Honorific-Prefix: | Colonel The Right Honourable |
The Viscount Slim | |
Office1: | Member of the House of Lords |
Status1: | Lord Temporal |
Term Label1: | as a hereditary peer |
Term Start1: | 1 April 1971 |
Term End1: | 11 November 1999 |
Predecessor1: | The 1st Viscount Slim |
Successor1: | Seat abolished |
Term Label2: | as an elected hereditary peer |
Term Start2: | 11 November 1999 |
Term End2: | 12 January 2019 |
Predecessor2: | Seat established |
Successor2: | The 4th Baron Ravensdale |
Birth Name: | John Douglas Slim |
Birth Date: | 20 July 1927 |
Birth Place: | Quetta, British India |
Nationality: | British |
Children: | Mark, Hugo, Mary Ann |
Parents: | William Slim, 1st Viscount Slim Aileen Robertson |
Allegiance: | United Kingdom |
Branch: | British Army |
Serviceyears: | 1944–1972 |
Rank: | Colonel |
Commands: | 22 Special Air Service Regiment |
Battles: | Second World War Korean War Malayan Emergency Indonesia–Malaysia confrontation |
Mawards: | Officer of the Order of the British Empire |
Colonel John Douglas Slim, 2nd Viscount Slim, (20 July 1927 – 12 January 2019), was a British peer, soldier and businessman. He was one of the 92 elected hereditary peers in the House of Lords, elected to remain after the passing of the House of Lords Act 1999. In 1970, he succeeded to his father's title. He sat as a crossbencher.
The son of Aileen (Robertson) and William Slim (later 1st Viscount Slim), he was born in Quetta in British India and was educated at Prince of Wales Royal Indian Military College in Dehradun.

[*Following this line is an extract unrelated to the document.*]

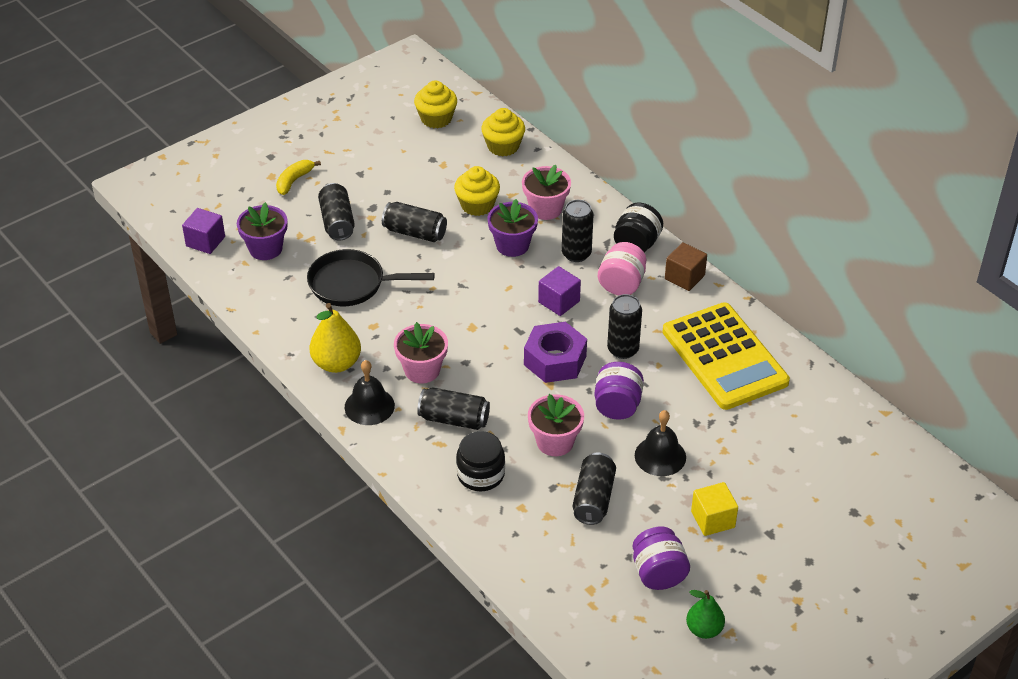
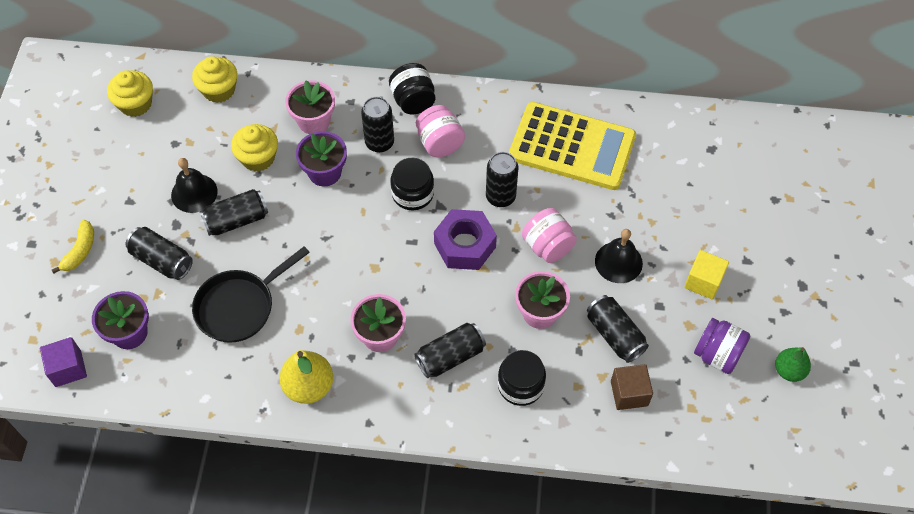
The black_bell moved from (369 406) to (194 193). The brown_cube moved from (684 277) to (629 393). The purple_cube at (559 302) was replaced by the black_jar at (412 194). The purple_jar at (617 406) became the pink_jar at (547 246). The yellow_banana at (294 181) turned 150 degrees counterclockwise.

In 1944, Slim joined the 6th Gurkha Rifles of the British Indian Army and was later transferred to the Argyll and Sutherland Highlanders in 1948. He entered the Special Air Service in 1952. From 1961, he was instructor at the Staff College, Camberley, and from 1964 at the Joint Services Staff College. In 1972, he retired from the armed forces at the rank of lieutenant colonel with a later honorary promotion to colonel. He was appointed an Officer of the Order of the British Empire the following year.

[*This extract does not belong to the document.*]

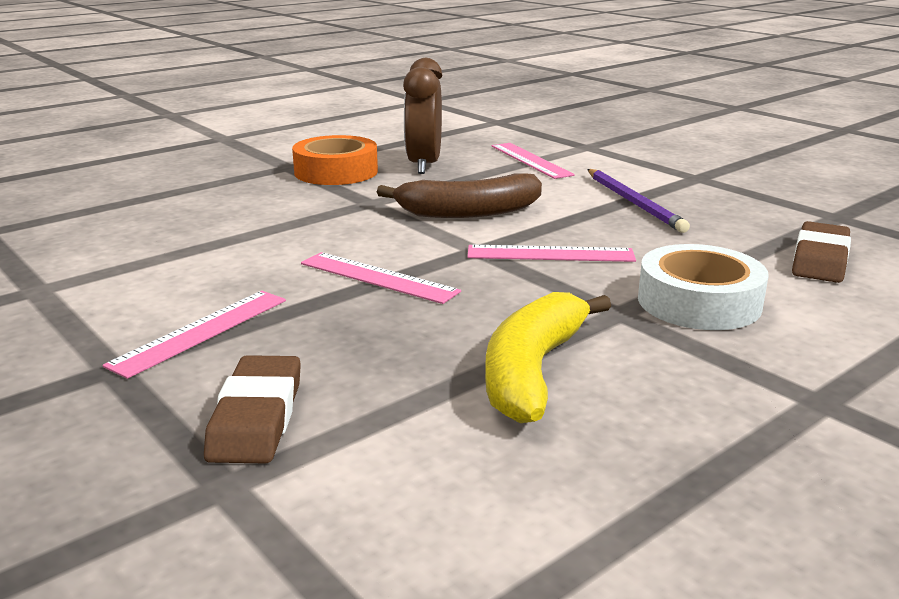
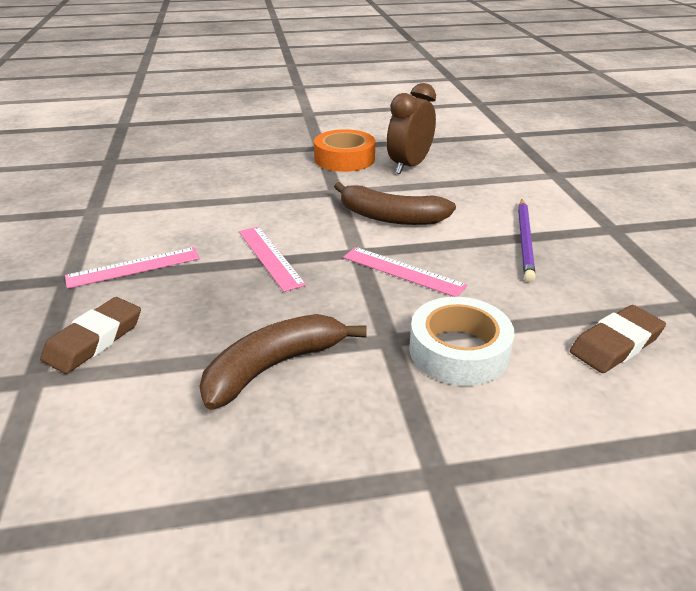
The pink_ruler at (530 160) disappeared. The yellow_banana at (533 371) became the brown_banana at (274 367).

Slim was chairman of Peek plc from 1976 to 1991, deputy chairman from 1991 to 1996, and eventually consultant from 1996 to 2003. He was further director of Trailfinders travel company and Trustee of the Royal Commonwealth Ex-Services League (RCEL). From 1971 until his death he was president of the Burma Star Association and from 2000 president of the SAS Association. He was also Patron of Prospect Burma, a London-based charity that offers higher education scholarships to Burmese students as well as the Graham Layton Trust, a British charity which helps to raise money for eyecare in Pakistan.
From 2005 to 2016 Slim was Patron of the Burma Children's Fund a UK Charity supporting children's education and health care in Burma. Having been chairman in the past, he was vice-president of the Britain–Australia Society. From 1977 to 1996, he was vice-chairman of the Arab British Chamber of Commerce. In 1983, Slim was made a Fellow of the Royal Geographical Society. Between 1995 and 1996, he was also Master of the Worshipful Company of Clothworkers. He served as an honorary chairman of the OSS Society.
Slim was married to cordon bleu chef Elisabeth Spinney from 1958 until her death in 2018.[1] They had two sons, Mark William Rawdon Slim (born 1960) and Hugo John Robertson Slim (born 1961), and a daughter, Mary Ann Elisabeth Slim (born 1964). He was appointed as a Deputy Lieutenant of Greater London on 1 March 1988. This gave him the post-nominal letters "DL" for life. He was moved to the retired list upon reaching the age of 75 in 2002.